**Problem details**:
Can you format the lines of every entry below as a numbered list, with blank lines and pictures left out?

***** Records for the task

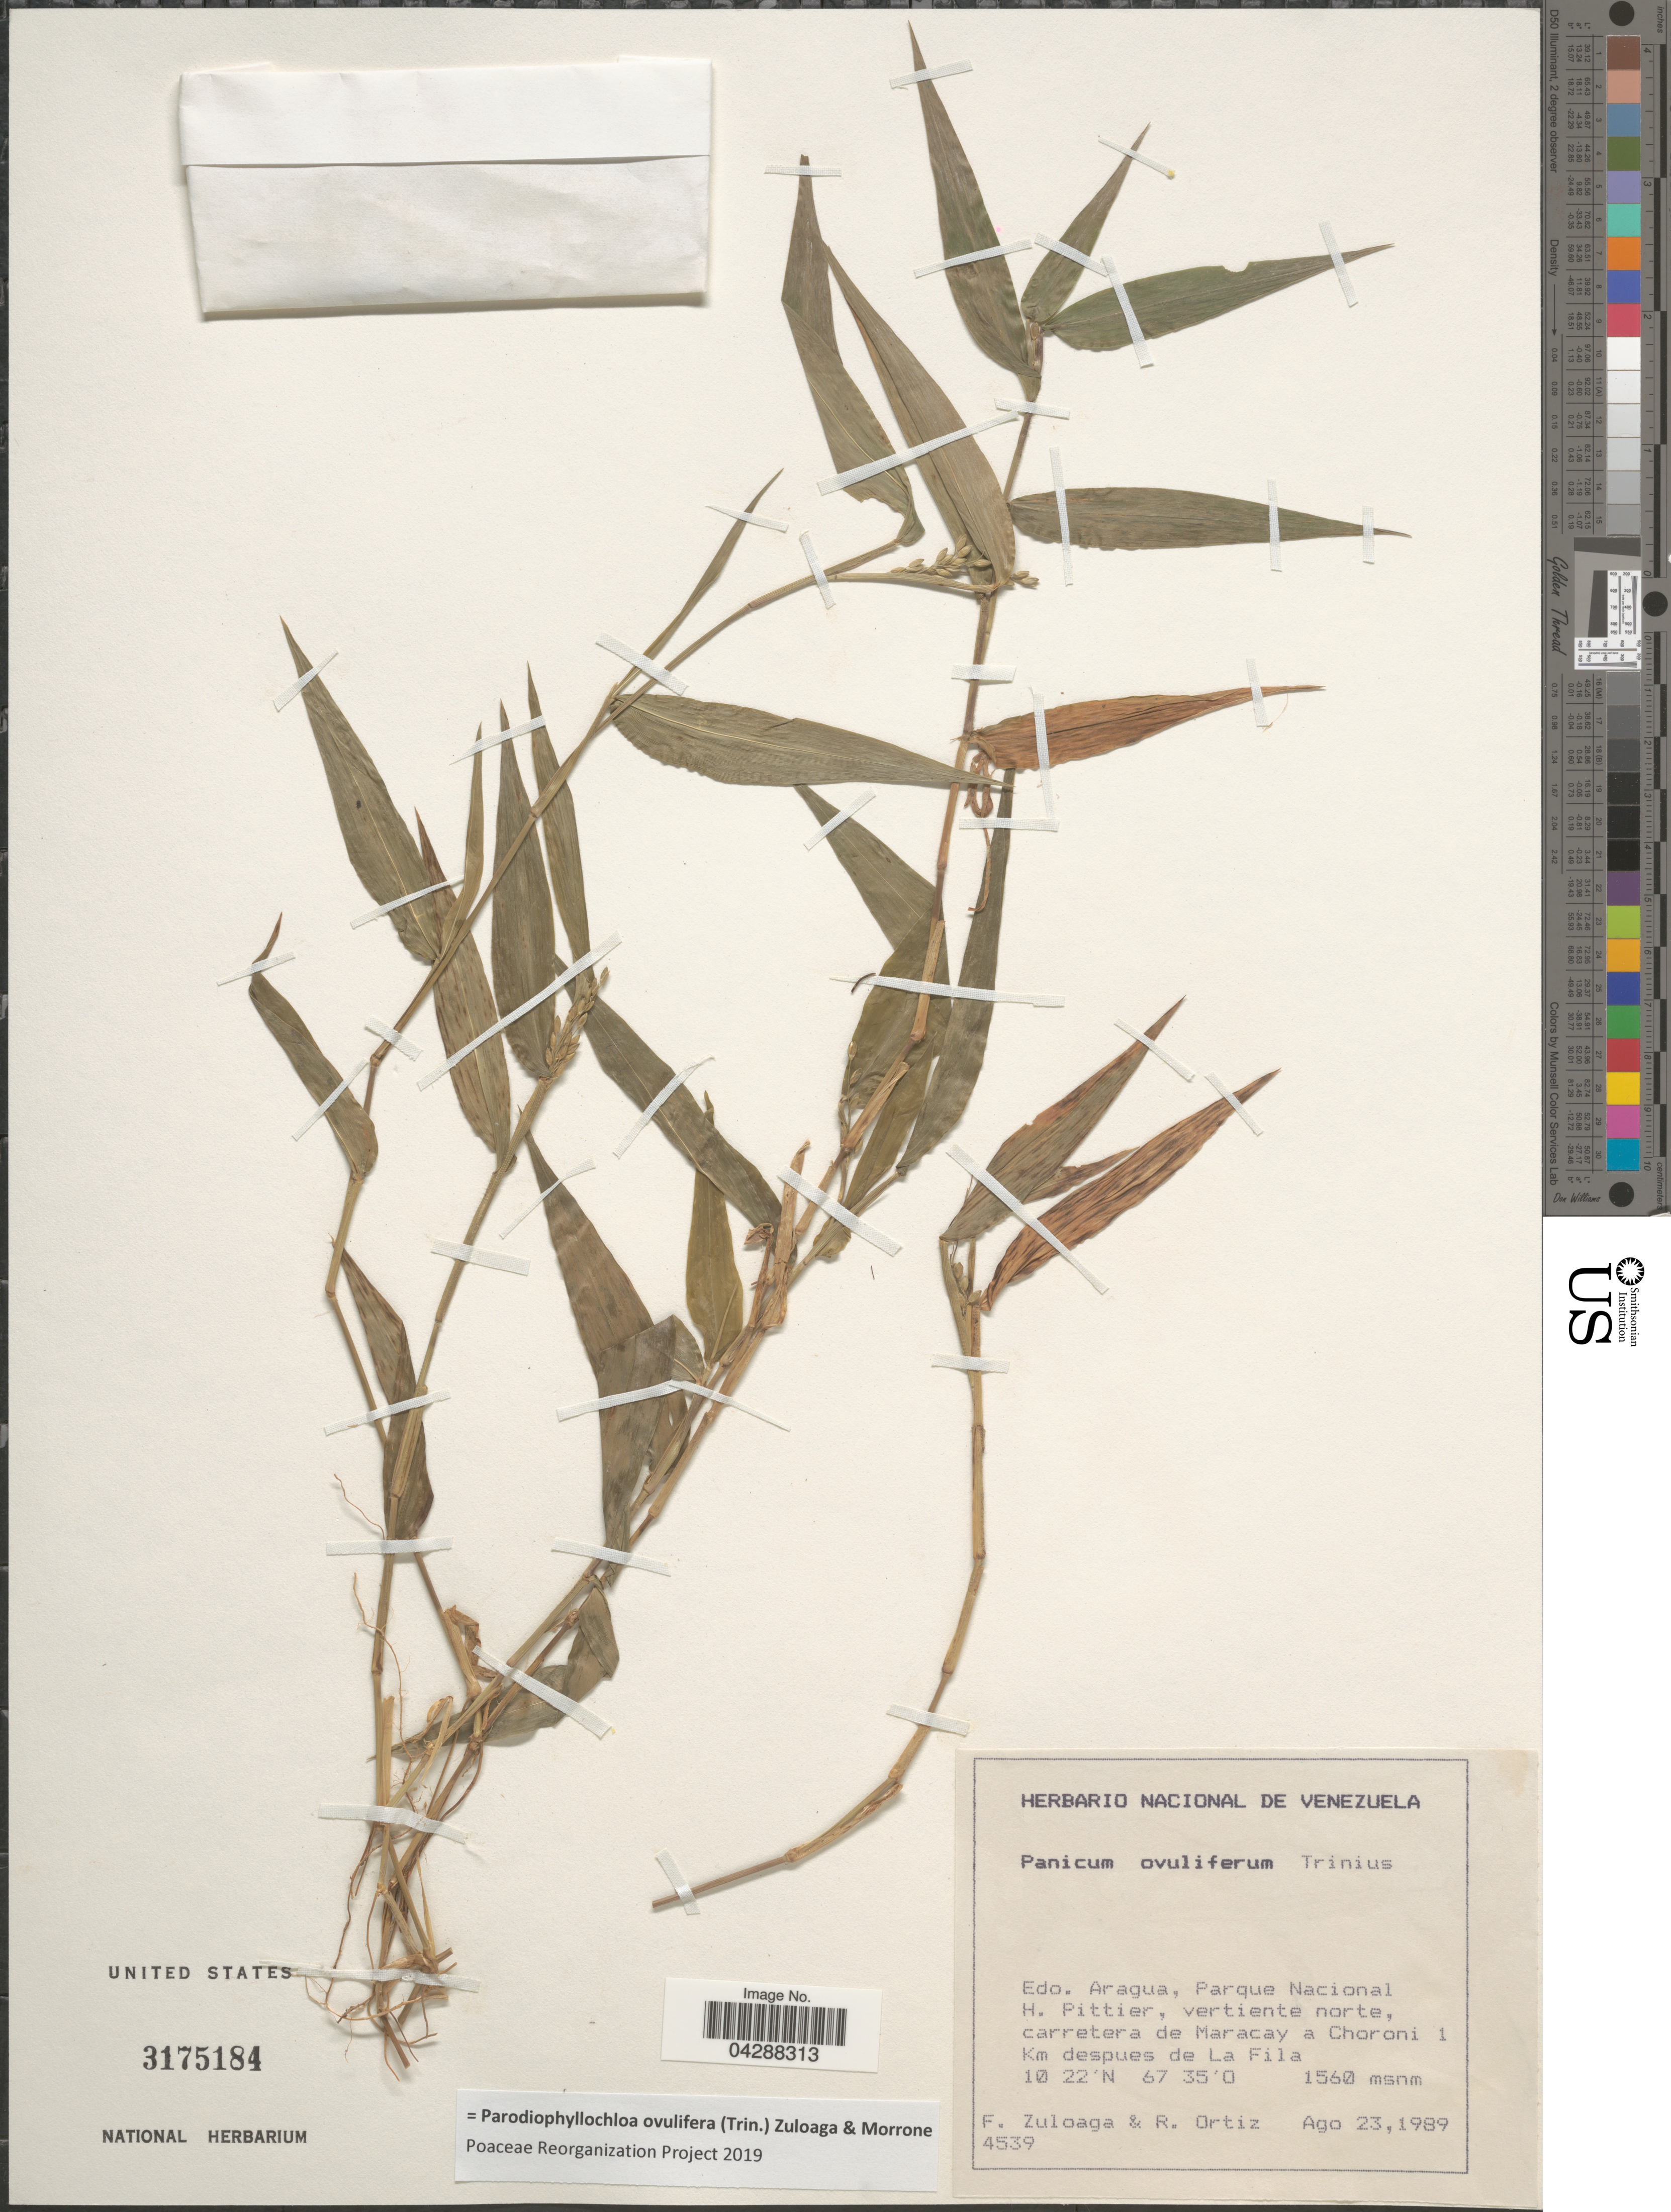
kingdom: Plantae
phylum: Tracheophyta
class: Liliopsida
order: Poales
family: Poaceae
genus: Parodiophyllochloa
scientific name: Parodiophyllochloa ovulifera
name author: (Trin.) Zuloaga & Morrone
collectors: F. Zuloaga & R. Ortiz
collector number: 4539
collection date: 1989-08-23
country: Venezuela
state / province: Aragua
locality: Edo. Aragua, Parque Nacional H. Pittier, vertiente norte, carretera de Maracay a Choroni 1 Km despues de La Fila.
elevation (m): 1560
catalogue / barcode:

**********

**The response**:
1. kingdom: Plantae
2. phylum: Tracheophyta
3. class: Liliopsida
4. order: Poales
5. family: Poaceae
6. genus: Parodiophyllochloa
7. scientific name: Parodiophyllochloa ovulifera
8. name author: (Trin.) Zuloaga & Morrone
9. collectors: F. Zuloaga & R. Ortiz
10. collector number: 4539
11. collection date: 1989-08-23
12. country: Venezuela
13. state / province: Aragua
14. locality: Edo. Aragua, Parque Nacional H. Pittier, vertiente norte, carretera de Maracay a Choroni 1 Km despues de La Fila.
15. elevation (m): 1560
16. catalogue / barcode:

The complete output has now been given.